Die Mitarbeiter der norwegischen Beobachtungsstelle "Aegean Boat Report" versuchen nach eigenen Angaben, neutral über Flüchtlingssituation in der Ägäis zu berichten. Doch die auf den Fotos dokumentierte Situation ist für den Verfasser des Posts nur schwer zu ertragen: "Wenn du denkst, dass du alles gesehen hast…", schreibt er und lässt seinem Ärger dann freien Lauf. Der gerettete Migrant habe zu einer fünfköpfigen Familie gehört, die von der türkischen Küstenwache vor dem Dorf Bademli an der Küste der Ägäis gerettet wurde. Dort trieben sie, weil die Mitarbeiter der griechischen Küstenwache sie in auf dem Rettungsfloß ausgesetzt hätten. "Man nimmt die Schwächsten der Schwachen, die Verletzlichsten, die man sich vorstellen kann, die Menschen, die sich total auf unseren Schutz verlassen, und wirft sie wie eine Tüte Müll über Bord", heißt es in dem Posting.

"Ein behinderter Mann wurde von der griechischen Küstenwache südlich vor Lesbos in ein Rettungsfloß geworfen, er konnte nicht einmal laufen, und sie brauchten einen Kran und eine Bahre, um ihn aus dem Rettungsfloß zu heben.

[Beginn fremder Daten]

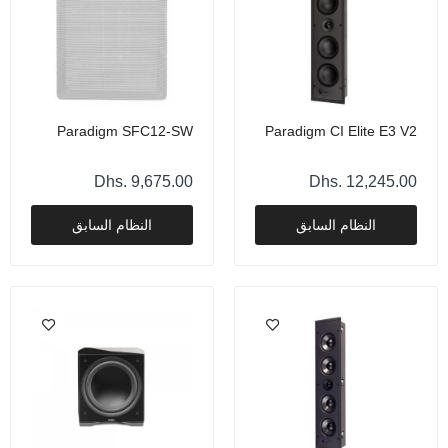
تحدي النموذج الموسم العاشر
Dhs. 6,569.00
Paradigm SFC12-SW
Paradigm CI Elite E3 V2
بارادايم بريمير 600 سي
Dhs. 9,675.00
Dhs. 12,245.00
Dhs. 5,858.00
النظام السابق
النظام السابق
ثلاثي بارادايم ميلينيا LP
Dhs. 5,618.00
بارادايم إكس-500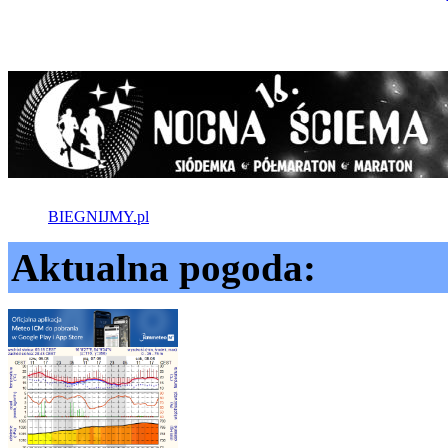
BIEGNIJMY.pl
Aktualna pogoda: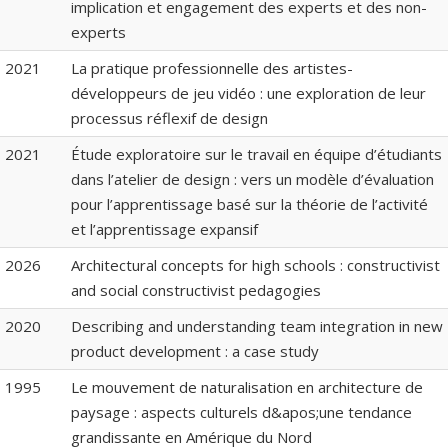
implication et engagement des experts et des non-
experts
2021
La pratique professionnelle des artistes-
développeurs de jeu vidéo : une exploration de leur
processus réflexif de design
2021
Étude exploratoire sur le travail en équipe d’étudiants
dans l’atelier de design : vers un modèle d’évaluation
pour l’apprentissage basé sur la théorie de l’activité
et l’apprentissage expansif
2026
Architectural concepts for high schools : constructivist
and social constructivist pedagogies
2020
Describing and understanding team integration in new
product development : a case study
1995
Le mouvement de naturalisation en architecture de
paysage : aspects culturels d&apos;une tendance
grandissante en Amérique du Nord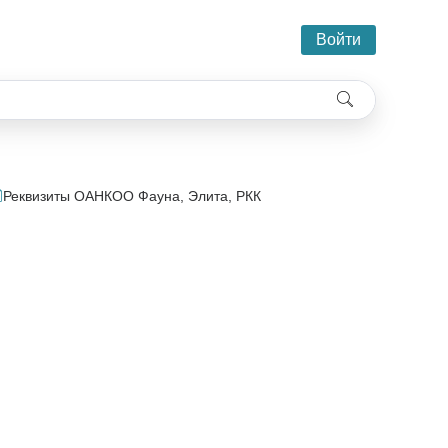
Войти
Реквизиты ОАНКОО Фауна, Элита, РКК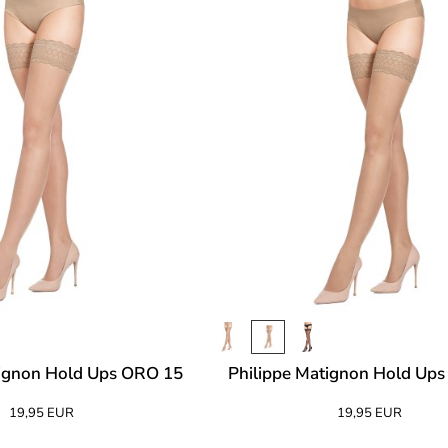
tignon Hold Ups ORO 15
Philippe Matignon Hold Up
19,95 EUR
19,95 EUR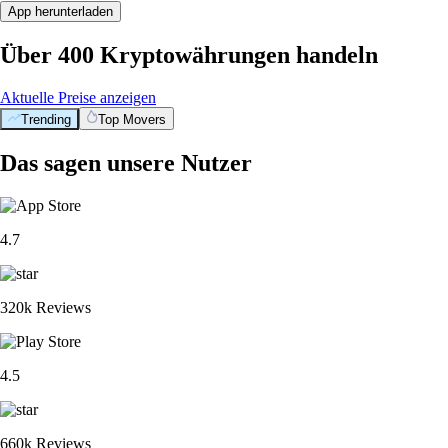
App herunterladen
Über 400 Kryptowährungen handeln
Aktuelle Preise anzeigen
Trending
Top Movers
Das sagen unsere Nutzer
4.7
320k Reviews
4.5
660k Reviews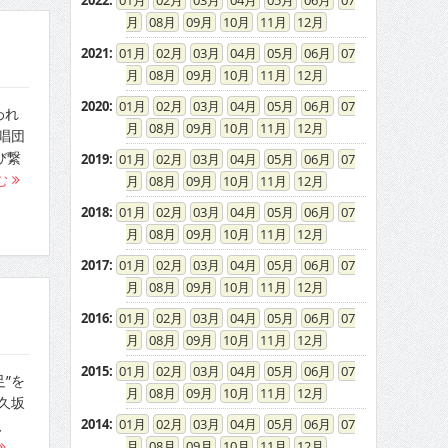
2022
:
01
02
03
04
05
06
07
08
09
10
11
12
2021
:
01
02
03
04
05
06
07
08
09
10
11
12
2020
:
01
02
03
04
05
06
07
われ
08
09
10
11
12
唱団
び繋
2019
:
01
02
03
04
05
06
07
む
08
09
10
11
12
2018
:
01
02
03
04
05
06
07
08
09
10
11
12
2017
:
01
02
03
04
05
06
07
08
09
10
11
12
2016
:
01
02
03
04
05
06
07
08
09
10
11
12
2015
:
01
02
03
04
05
06
07
足”を
08
09
10
11
12
久坂
2014
:
01
02
03
04
05
06
07
、
08
09
10
11
12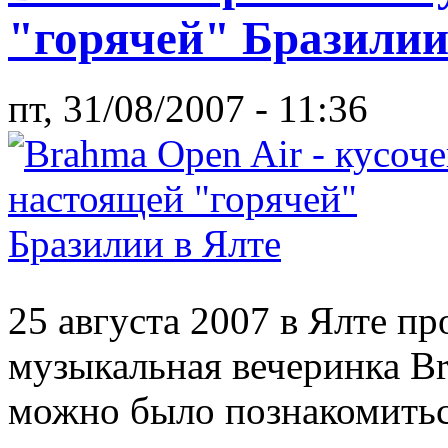
"горячей" Бразилии
пт, 31/08/2007 - 11:36
25 августа 2007 в Ялте п
музыкальная вечеринка Br
можно было познакомитьс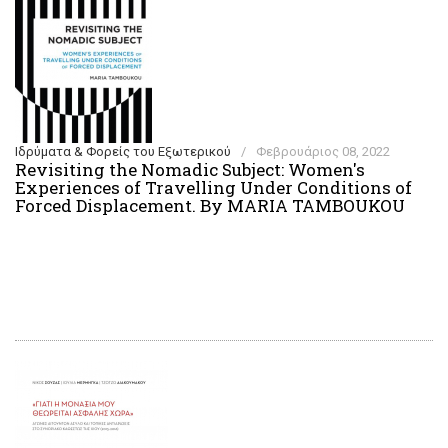
Ιδρύματα & Φορείς του Εξωτερικού
/
Φεβρουάριος 08, 2022
Revisiting the Nomadic Subject: Women's
Experiences of Travelling Under Conditions of
Forced Displacement. By MARIA TAMBOUKOU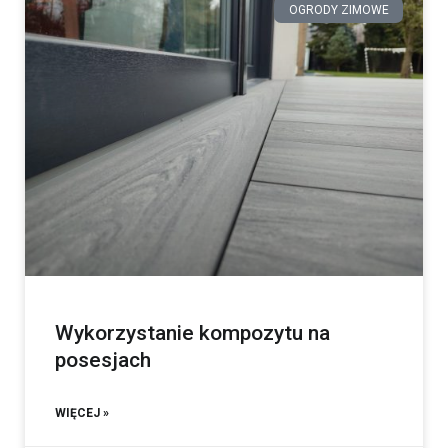
OGRODY ZIMOWE
Wykorzystanie kompozytu na
posesjach
WIĘCEJ »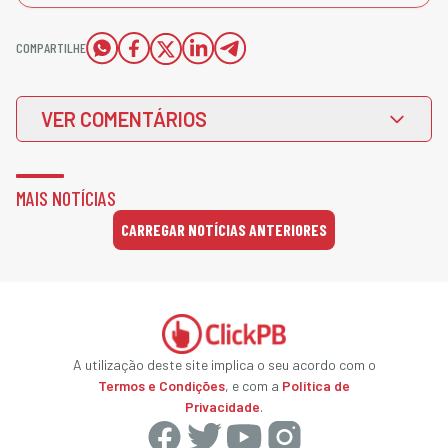
COMPARTILHE
VER COMENTÁRIOS
MAIS NOTÍCIAS
CARREGAR NOTÍCIAS ANTERIORES
A utilização deste site implica o seu acordo com o
Termos e Condições
, e com a
Política de
Privacidade
.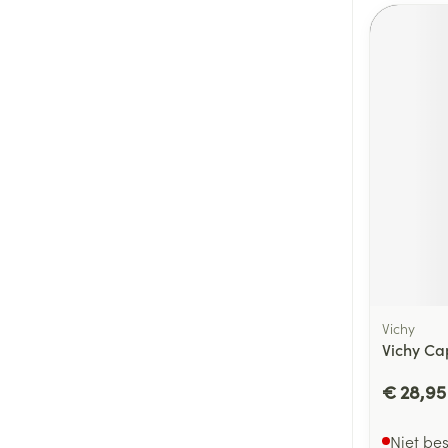
Vichy
Vichy Cap
€ 28,95
Niet be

Was für ein Mensch dazu fähig ist, ist mir egal, es ist kein Mensch", heißt es weiter. Er habe schon viel gesehen, aber dieses Verhalten "kotze ihn wirklich" an. Es sei, als lasse die griechische Küstenwache nichts unversucht, um ihre Grenzen vor den "Invasoren" zu schützen.

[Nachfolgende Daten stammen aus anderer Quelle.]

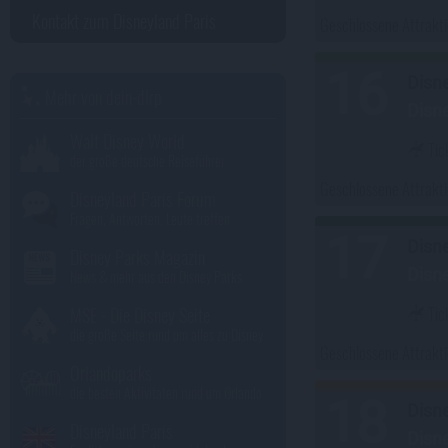
Kontakt zum Disneyland Paris
Geschlossene Attrakt
16
Disn
Mehr von dein-dlrp
Disn
Walt Disney World
Tic
der große deutsche Reiseführer
Geschlossene Attrakt
Disneyland Paris Forum
Fragen, Antworten, Leute treffen
17
Disn
Disney Parks Magazin
Disn
News & mehr aus den Disney Parks
Tic
MSE - Die Disney Seite
die große Seite rund um alles zu Disney
Geschlossene Attrakt
Orlandoparks
die besten Aktivitäten rund um Orlando
18
Disn
Disneyland Paris
Disn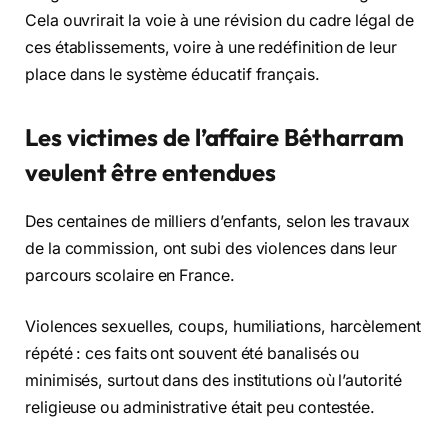
Cela ouvrirait la voie à une révision du cadre légal de
ces établissements, voire à une redéfinition de leur
place dans le système éducatif français.
Les victimes de l’affaire Bétharram
veulent être entendues
Des centaines de milliers d’enfants, selon les travaux
de la commission, ont subi des violences dans leur
parcours scolaire en France.
Violences sexuelles, coups, humiliations, harcèlement
répété : ces faits ont souvent été banalisés ou
minimisés, surtout dans des institutions où l’autorité
religieuse ou administrative était peu contestée.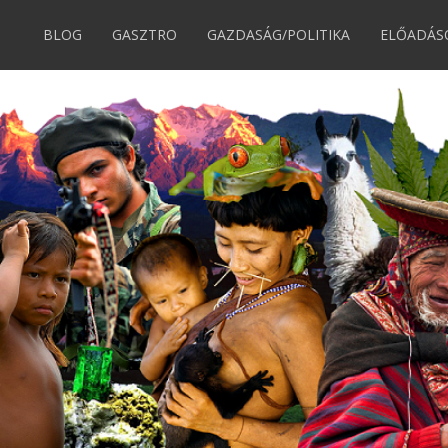
BLOG
GASZTRO
GAZDASÁG/POLITIKA
ELŐADÁS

Mittelmeer bleibt tödlichste Seeroute der Welt

Im Mittelmeer sind bereits Tausende Migranten ums Leben gekommen. Laut dem Flüchtlingshilfswerk UNHCR ertranken allein 2016 über 5.000 Menschen. 2017 sollen mehr als 3.100 Flüchtlinge ihr Leben gelassen haben. 2018 waren mehr als 2.200 Tote und Vermisste zu beklagen, während 2019 1.319 Menschen den Tod bei der Flucht über das Mittelmeer fanden. Die Anzahl der Ankünfte über die Mittelmeerroute sei stark gesunken (2016: 373.652 Menschen; 2019: 123.663 Menschen), dennoch bleibe der Weg über das Mittelmeer die tödlichste Seeroute der Welt.